Infinite Divisibility of Information

TL;DR

This paper explores the concept of infinite divisibility in information theory, establishing bounds for discrete variables, introducing spectral infinitely divisible distributions, and analyzing how i.i.d. sequences approximate infinite divisibility.

Contribution

It introduces the notion of informational infinite divisibility, provides bounds for discrete variables, and defines spectral infinitely divisible distributions, connecting to Kolmogorov's theorem.

Findings

Discrete variables have a bounded multiplicative gap to infinite divisibility.

Spectral infinitely divisible distributions eliminate the multiplicative gap.

As the sequence length increases, i.i.d. sequences approach spectral infinite divisibility.

Abstract

We study an information analogue of infinitely divisible probability distributions, where the i.i.d. sum is replaced by the joint distribution of an i.i.d. sequence.

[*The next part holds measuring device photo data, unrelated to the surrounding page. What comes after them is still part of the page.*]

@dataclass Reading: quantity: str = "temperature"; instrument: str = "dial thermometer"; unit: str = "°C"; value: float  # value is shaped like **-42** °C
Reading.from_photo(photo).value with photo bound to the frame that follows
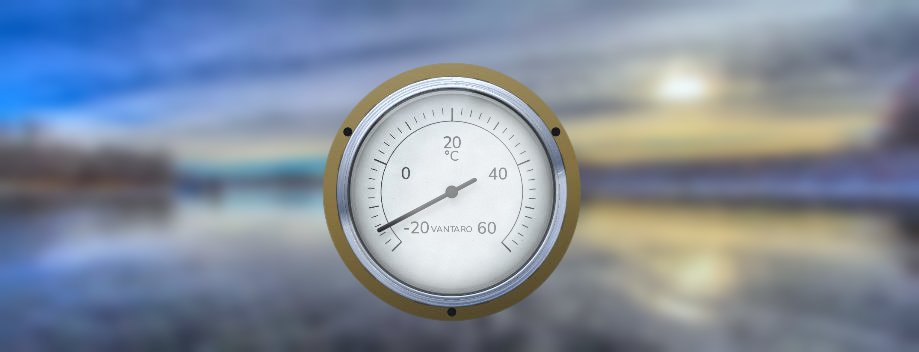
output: **-15** °C
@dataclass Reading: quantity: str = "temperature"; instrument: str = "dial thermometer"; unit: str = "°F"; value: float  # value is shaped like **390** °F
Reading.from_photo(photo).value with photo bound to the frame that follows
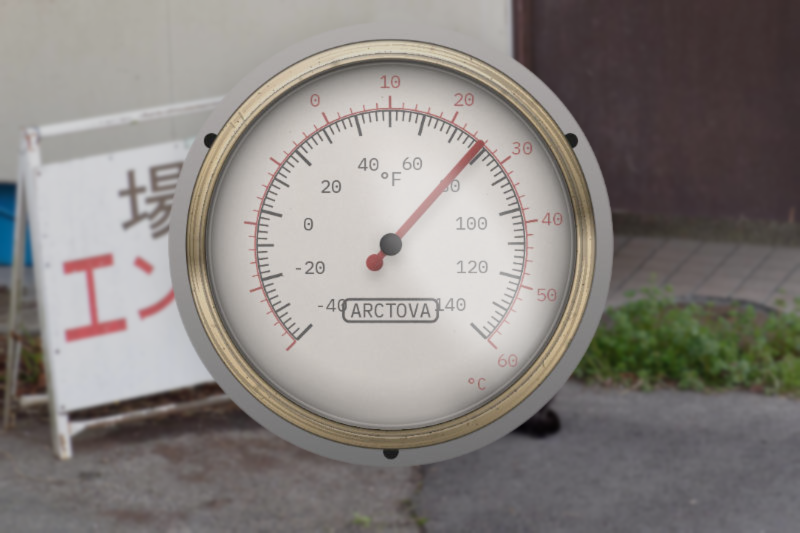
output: **78** °F
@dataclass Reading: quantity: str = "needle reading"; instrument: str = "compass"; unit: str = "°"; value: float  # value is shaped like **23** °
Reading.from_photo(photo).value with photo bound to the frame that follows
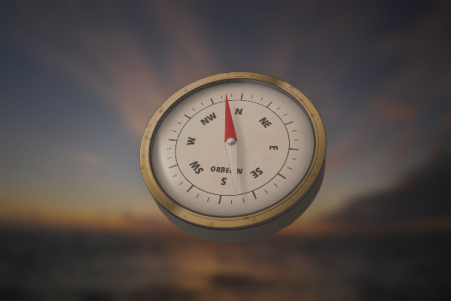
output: **345** °
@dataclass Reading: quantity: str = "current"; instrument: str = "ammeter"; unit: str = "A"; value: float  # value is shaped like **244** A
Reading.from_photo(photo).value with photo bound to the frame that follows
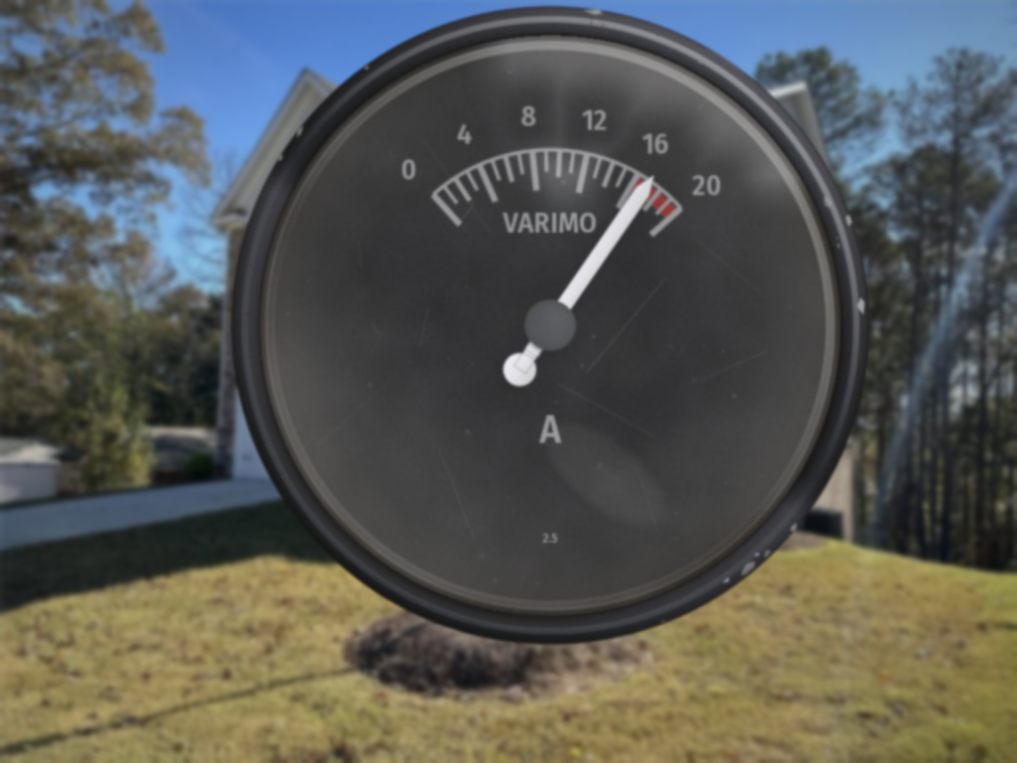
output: **17** A
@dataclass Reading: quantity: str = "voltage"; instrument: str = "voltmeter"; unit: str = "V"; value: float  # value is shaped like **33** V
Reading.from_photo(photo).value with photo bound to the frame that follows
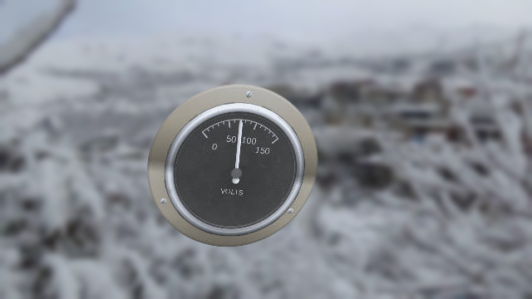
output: **70** V
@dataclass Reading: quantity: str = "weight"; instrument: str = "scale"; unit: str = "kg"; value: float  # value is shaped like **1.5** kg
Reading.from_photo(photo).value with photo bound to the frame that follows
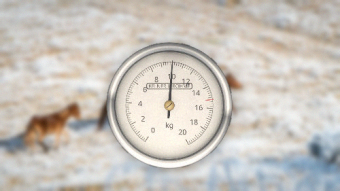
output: **10** kg
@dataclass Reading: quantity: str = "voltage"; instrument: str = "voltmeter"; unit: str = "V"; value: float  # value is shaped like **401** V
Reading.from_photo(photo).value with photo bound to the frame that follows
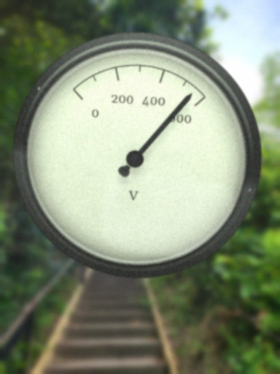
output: **550** V
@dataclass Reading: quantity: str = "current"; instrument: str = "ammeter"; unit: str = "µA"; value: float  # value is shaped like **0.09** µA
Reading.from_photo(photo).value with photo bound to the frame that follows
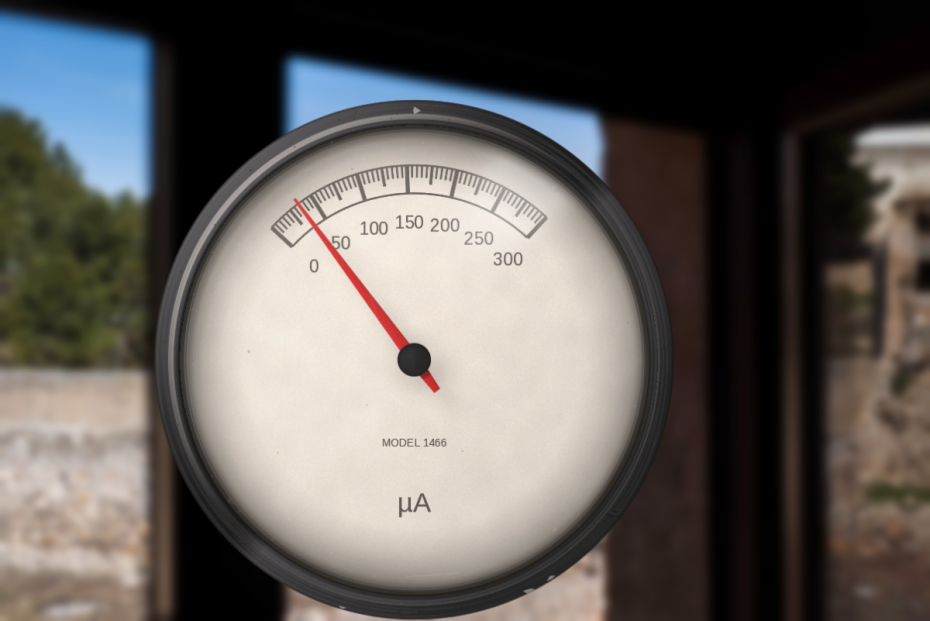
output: **35** µA
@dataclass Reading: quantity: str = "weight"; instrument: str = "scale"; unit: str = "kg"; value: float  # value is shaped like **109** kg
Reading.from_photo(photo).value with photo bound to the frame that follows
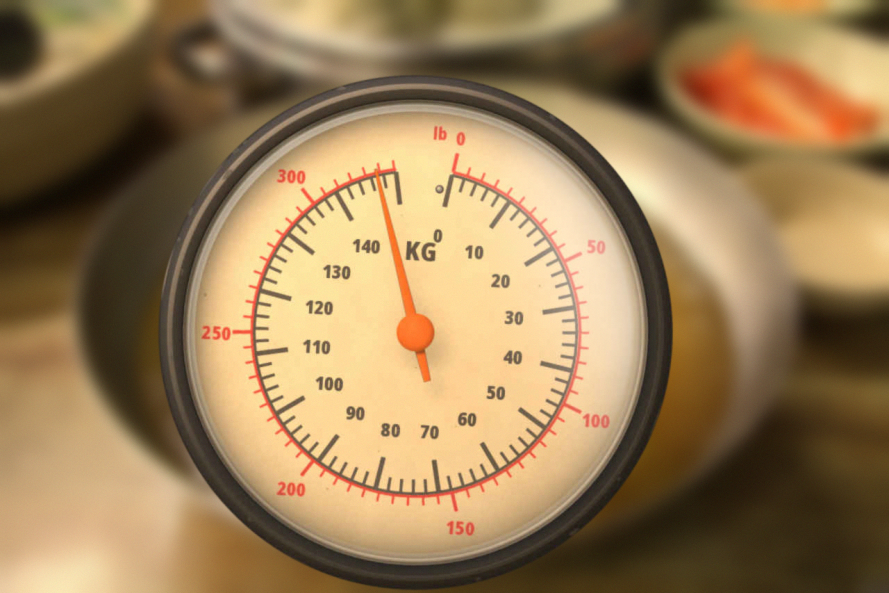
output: **147** kg
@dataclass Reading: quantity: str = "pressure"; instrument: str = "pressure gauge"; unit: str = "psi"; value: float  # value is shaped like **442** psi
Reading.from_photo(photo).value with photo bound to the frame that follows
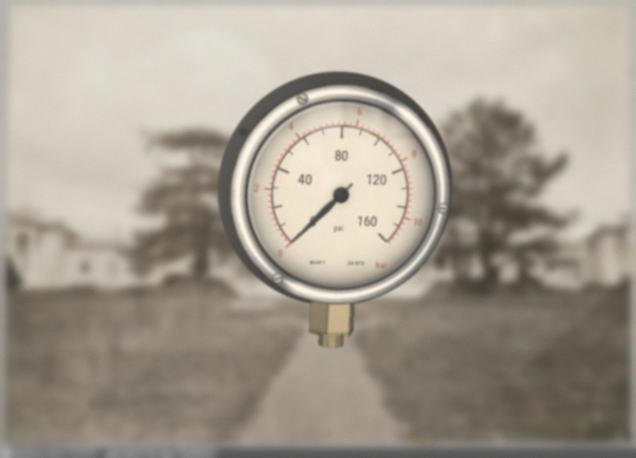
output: **0** psi
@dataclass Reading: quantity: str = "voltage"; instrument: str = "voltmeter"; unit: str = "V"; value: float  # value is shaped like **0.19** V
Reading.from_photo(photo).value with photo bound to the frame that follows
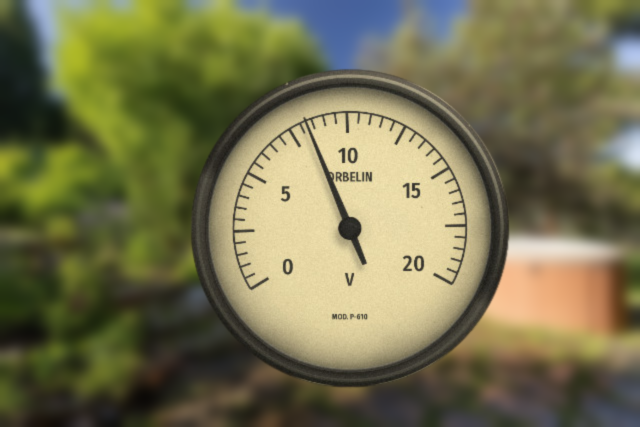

A random variable $X$ is called informationally infinitely divisible if, for any $n\ge1$, there exists an i.i.d. sequence of random variables $Z_{1},\ldots,Z_{n}$ that contains the same information as $X$, i.e., there exists an injective function $f$ such that $X=f(Z_{1},\ldots,Z_{n})$. While there does not exist informationally infinitely divisible discrete random variable, we show that any discrete random variable $X$ has a bounded multiplicative gap to infinite divisibility, that is, if we remove the injectivity requirement on $f$, then there exists i.i.d. $Z_{1},\ldots,Z_{n}$ and $f$ satisfying $X=f(Z_{1},\ldots,Z_{n})$, and the entropy satisfies $H(X)/n\le H(Z_{1})\le1.59H(X)/n+2.43$. We also study a new class of discrete probability distributions, called spectral infinitely divisible distributions, where we can remove the multiplicative gap $1.59$. Furthermore, we study the case where $X=(Y_{1},\ldots,Y_{m})$ is itself an i.i.d. sequence, $m\ge2$, for which the multiplicative gap $1.59$ can be replaced by $1+5\sqrt{(\log m)/m}$. This means that as $m$ increases, $(Y_{1},\ldots,Y_{m})$ becomes closer to being spectral infinitely divisible in a uniform manner. This can be regarded as an information analogue of Kolmogorov's uniform theorem. Applications of our result include independent component analysis, distributed storage with a secrecy constraint, and distributed random number generation.